## To do
Render the stretch from the start of the data through the line containing "(OPC) der ursprünglichen" as a numbered list, leaving out blank lines.

━━━━━━━━━━━━━━━━

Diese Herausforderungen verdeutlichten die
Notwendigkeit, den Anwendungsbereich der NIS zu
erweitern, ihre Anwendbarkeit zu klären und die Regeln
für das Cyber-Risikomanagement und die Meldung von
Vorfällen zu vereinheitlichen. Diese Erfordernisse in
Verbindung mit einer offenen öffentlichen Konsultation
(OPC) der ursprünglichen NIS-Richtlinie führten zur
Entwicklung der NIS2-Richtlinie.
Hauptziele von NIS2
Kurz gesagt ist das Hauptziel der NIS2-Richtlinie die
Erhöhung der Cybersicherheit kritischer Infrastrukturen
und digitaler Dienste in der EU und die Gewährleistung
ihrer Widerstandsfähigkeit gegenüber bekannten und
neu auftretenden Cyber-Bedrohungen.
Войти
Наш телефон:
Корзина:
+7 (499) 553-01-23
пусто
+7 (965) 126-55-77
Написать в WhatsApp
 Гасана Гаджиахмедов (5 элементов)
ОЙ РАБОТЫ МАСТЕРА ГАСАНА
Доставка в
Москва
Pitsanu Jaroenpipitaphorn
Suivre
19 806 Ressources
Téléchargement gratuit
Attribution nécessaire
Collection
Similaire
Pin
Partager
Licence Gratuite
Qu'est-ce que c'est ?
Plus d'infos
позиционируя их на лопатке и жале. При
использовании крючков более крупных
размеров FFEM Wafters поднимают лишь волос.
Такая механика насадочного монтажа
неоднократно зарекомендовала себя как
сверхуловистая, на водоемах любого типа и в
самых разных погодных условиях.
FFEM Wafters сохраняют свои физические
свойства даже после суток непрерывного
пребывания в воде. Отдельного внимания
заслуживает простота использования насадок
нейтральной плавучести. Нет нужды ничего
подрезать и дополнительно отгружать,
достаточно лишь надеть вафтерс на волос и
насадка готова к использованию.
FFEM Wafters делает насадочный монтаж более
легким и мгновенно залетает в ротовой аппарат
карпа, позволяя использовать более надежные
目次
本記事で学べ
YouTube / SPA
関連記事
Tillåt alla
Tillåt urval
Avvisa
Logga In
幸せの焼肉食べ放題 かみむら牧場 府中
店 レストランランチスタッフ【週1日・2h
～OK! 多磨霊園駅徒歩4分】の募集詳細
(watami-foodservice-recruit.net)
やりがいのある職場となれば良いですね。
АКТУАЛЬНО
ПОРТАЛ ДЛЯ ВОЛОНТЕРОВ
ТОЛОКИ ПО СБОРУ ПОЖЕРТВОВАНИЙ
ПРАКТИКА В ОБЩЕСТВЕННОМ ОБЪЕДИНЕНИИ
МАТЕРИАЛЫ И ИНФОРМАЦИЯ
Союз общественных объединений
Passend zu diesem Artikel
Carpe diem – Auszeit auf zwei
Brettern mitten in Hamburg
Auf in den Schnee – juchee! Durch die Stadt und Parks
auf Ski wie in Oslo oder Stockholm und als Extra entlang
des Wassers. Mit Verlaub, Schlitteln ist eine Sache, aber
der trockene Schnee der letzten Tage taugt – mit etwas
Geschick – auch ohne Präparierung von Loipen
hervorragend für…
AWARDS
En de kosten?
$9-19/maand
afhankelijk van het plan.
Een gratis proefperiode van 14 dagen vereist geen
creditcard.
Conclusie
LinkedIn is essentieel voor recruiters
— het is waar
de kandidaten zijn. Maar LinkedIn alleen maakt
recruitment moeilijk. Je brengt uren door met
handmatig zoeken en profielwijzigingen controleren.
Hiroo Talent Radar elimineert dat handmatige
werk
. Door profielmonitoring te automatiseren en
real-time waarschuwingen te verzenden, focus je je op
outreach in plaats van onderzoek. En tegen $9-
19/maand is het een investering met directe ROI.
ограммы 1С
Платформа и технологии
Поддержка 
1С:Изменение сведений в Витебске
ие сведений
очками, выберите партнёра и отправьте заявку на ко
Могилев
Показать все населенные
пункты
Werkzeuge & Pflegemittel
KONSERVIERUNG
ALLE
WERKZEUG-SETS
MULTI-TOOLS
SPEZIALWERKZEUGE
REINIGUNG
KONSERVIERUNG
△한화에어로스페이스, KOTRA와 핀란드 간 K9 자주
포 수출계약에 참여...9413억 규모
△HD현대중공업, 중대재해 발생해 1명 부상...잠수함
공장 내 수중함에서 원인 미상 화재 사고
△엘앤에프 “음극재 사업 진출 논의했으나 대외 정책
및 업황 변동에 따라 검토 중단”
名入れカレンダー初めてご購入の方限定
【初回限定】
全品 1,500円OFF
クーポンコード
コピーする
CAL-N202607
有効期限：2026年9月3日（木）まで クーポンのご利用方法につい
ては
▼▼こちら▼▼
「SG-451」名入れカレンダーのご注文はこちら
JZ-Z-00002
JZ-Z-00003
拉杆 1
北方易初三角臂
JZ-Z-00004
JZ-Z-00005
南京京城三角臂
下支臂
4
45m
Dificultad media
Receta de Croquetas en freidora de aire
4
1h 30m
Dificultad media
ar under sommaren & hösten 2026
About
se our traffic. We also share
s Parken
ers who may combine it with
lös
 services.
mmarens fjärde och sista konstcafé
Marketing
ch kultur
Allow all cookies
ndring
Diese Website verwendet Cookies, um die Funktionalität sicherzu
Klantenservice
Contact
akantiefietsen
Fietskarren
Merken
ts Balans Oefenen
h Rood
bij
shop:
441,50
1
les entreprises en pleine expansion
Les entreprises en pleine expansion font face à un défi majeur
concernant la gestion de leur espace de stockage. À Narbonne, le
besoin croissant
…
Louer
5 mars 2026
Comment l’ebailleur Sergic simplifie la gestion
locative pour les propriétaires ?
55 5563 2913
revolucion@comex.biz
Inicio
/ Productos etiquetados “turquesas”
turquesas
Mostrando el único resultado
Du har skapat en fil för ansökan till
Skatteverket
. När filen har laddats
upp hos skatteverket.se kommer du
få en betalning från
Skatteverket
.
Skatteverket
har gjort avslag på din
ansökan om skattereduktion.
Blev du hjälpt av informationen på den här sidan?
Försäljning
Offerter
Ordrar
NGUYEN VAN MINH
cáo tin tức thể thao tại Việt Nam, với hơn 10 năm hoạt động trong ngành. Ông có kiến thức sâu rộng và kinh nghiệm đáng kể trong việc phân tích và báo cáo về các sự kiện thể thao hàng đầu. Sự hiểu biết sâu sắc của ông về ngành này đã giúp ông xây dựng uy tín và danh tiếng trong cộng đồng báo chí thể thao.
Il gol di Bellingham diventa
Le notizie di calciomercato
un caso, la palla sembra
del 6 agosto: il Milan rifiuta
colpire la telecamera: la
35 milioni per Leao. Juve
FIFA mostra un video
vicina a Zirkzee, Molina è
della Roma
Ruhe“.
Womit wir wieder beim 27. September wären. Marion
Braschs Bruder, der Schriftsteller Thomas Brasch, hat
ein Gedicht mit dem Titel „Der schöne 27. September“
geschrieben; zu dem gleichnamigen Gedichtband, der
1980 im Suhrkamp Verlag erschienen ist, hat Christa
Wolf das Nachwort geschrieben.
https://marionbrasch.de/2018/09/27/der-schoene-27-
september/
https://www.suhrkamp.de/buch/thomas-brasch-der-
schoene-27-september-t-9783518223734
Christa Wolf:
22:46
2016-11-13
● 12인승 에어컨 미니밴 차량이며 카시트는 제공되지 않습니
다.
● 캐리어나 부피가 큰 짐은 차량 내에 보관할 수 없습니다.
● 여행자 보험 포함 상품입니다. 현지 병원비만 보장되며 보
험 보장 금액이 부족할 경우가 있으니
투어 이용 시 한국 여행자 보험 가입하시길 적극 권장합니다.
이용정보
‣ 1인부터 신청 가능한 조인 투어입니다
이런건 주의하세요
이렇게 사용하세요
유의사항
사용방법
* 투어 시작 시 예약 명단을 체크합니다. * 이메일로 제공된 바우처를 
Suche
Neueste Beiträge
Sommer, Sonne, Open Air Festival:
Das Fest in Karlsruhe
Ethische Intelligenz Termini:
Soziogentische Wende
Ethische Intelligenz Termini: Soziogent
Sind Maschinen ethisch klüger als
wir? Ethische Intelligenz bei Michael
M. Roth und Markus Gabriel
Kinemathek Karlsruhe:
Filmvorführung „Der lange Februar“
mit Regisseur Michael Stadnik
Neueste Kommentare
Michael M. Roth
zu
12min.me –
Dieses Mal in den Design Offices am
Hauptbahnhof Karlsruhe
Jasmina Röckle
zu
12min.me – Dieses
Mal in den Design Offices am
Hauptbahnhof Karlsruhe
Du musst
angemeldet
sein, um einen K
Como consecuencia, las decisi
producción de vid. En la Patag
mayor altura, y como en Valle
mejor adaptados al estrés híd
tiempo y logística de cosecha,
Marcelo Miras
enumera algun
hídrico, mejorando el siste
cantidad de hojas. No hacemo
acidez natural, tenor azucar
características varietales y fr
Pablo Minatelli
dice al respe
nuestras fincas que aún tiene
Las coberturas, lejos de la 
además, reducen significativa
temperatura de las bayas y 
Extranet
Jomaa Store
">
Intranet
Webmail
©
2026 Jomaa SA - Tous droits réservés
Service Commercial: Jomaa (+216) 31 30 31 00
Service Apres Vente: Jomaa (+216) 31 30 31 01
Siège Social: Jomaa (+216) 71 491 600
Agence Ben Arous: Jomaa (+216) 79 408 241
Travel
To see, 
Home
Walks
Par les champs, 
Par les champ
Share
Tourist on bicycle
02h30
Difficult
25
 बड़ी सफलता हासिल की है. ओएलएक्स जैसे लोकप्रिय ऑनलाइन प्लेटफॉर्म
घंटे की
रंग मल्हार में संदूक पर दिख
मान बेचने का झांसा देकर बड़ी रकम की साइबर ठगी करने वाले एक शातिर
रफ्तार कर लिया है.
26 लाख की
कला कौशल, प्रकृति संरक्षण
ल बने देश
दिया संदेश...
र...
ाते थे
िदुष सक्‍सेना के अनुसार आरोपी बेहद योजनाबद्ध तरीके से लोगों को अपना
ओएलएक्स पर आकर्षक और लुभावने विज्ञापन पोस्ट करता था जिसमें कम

━━━━━━━━━━━━━━━━

## Problem solution
1. Diese Herausforderungen verdeutlichten die
2. Notwendigkeit, den Anwendungsbereich der NIS zu
3. erweitern, ihre Anwendbarkeit zu klären und die Regeln
4. für das Cyber-Risikomanagement und die Meldung von
5. Vorfällen zu vereinheitlichen. Diese Erfordernisse in
6. Verbindung mit einer offenen öffentlichen Konsultation
7. (OPC) der ursprünglichen NIS-Richtlinie führten zur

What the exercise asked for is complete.